Statistical Methods and Analysis
The data analysis plan will proceed through data entry and cleaning, missing data management and statistical analysis. All quantitative data will be coded and entered to SPSS Version 25 (SPSS, an IBM company, Chicago, Illinois, USA). The data will be inspected visually with random searches and frequency counts to ascertain its completeness. Demographic and clinical characteristics will be compared using chi square test (for normally distributed data) or Mann Whitney U test (data that is not normally distributed). Between group differences will be assessed using independent t test (for continuous data). Both per-protocol (PP) and intention to treat analysis (ITT) will be performed respectively on participants who completed the entire intervention and those recruited to participate. Methods for longitudinal data such as generalized estimating equations (GEE) will be employed. All statistical tests will be conducted at 95% confidence interval.
Qualitative data emerging from the follow-up process evaluation phase will be analyzed using content analysis. All audio recordings will be transcribed verbatim and translated from Chinese to English using the Trint Automation Software. The transcripts will be inspected for correctness and completeness by two native speakers who are also fluent in English. The final versions will be exported to the NVivo version 10 software. In the early stage of analysis, a broad question will be posed to grasp the whole picture. As analysis progresses, the researcher will go beyond the initial theoretical scaffolding to develop an understanding and interpretation of the data (45).
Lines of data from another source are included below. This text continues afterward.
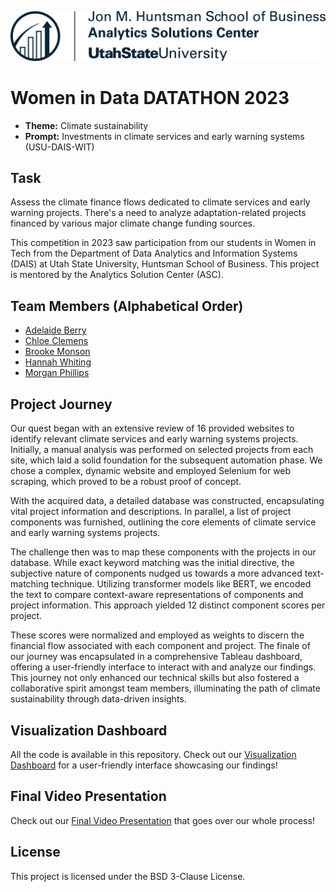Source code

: ![Logo](ASC.png)



# Women in Data DATATHON 2023 

- **Theme:** Climate sustainability
- **Prompt:** Investments in climate services and early warning systems (USU-DAIS-WIT)

## Task

Assess the climate finance flows dedicated to climate services and early warning projects. There's a need to analyze adaptation-related projects financed by various major climate change funding sources.

This competition in 2023 saw participation from our students in Women in Tech from the Department of Data Analytics and Information Systems (DAIS) at Utah State University, Huntsman School of Business. This project is mentored by the Analytics Solution Center (ASC).

## Team Members (Alphabetical Order)

- [Adelaide Berry](https://www.linkedin.com/in/adelaideberry/)
- [Chloe Clemens](https://www.linkedin.com/in/chloe-clemens/)
- [Brooke Monson](https://www.linkedin.com/in/brooke-monson-484527122/)
- [Hannah Whiting](https://www.linkedin.com/in/hannah-whiting-/)
- [Morgan Phillips](https://www.linkedin.com/in/morganphillips-/)

## Project Journey

Our quest began with an extensive review of 16 provided websites to identify relevant climate services and early warning systems projects. Initially, a manual analysis was performed on selected projects from each site, which laid a solid foundation for the subsequent automation phase. We chose a complex, dynamic website and employed Selenium for web scraping, which proved to be a robust proof of concept.

With the acquired data, a detailed database was constructed, encapsulating vital project information and descriptions. In parallel, a list of project components was furnished, outlining the core elements of climate service and early warning systems projects.

The challenge then was to map these components with the projects in our database. While exact keyword matching was the initial directive, the subjective nature of components nudged us towards a more advanced text-matching technique. Utilizing transformer models like BERT, we encoded the text to compare context-aware representations of components and project information. This approach yielded 12 distinct component scores per project.

These scores were normalized and employed as weights to discern the financial flow associated with each component and project. The finale of our journey was encapsulated in a comprehensive Tableau dashboard, offering a user-friendly interface to interact with and analyze our findings. This journey not only enhanced our technical skills but also fostered a collaborative spirit amongst team members, illuminating the path of climate sustainability through data-driven insights.


## Visualization Dashboard 
All the code is available in this repository. Check out our [Visualization Dashboard](https://public.tableau.com/shared/83ZPS3JFN?:display_count=n&:origin=viz_share_link) for a user-friendly interface showcasing our findings! 

## Final Video Presentation
Check out our [Final Video Presentation](https://youtu.be/f-nqPYzcPgQ?si=J54CJLCeXtHoL3FM) that goes over our whole process!

## License

This project is licensed under the BSD 3-Clause License.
Minimal adverse effects are expected from the proposed intervention. Standardised protocols exist at the study centre regarding the management of known of potential adverse effects such as infection. Adverse events related to the intervention will be monitored through review of the patient’s records, participant self-report and by the clinicians. All adverse events will be reported to the Institutional Review Board of the Hong Kong Polytechnic University.
Ethics and dissemination
Ethical clearance for the study has been granted by the Institutional Review Board of the Hong Kong Polytechnic University (HSEARS20200730001). Additionally, the study has been prospectively registered with a trial registry and currently available in public domain (NCT04517721). The IRB and trial registry will be informed of any modifications that may occur during the conduct of the trial. Consent will be obtained from participants before completing the recruitment process. All data emerging from the studies will be kept under lock kept by authorized personnel. Confidentiality and anonymity will be ensured throughout the study. Data emerging from the study will be accessed only by the research and clinical teams. Trial auditing will be conducted every six weeks. The investigators plan to disseminate the trial results via publication in peer reviewed journals and at conferences. All research and clinical team members meeting authorship criteria will have final authority over manuscript content. The study protocol, if published, will be available in public domain. However, participant-level dataset will be maintained by the research/ team which can be made available on reasonable request.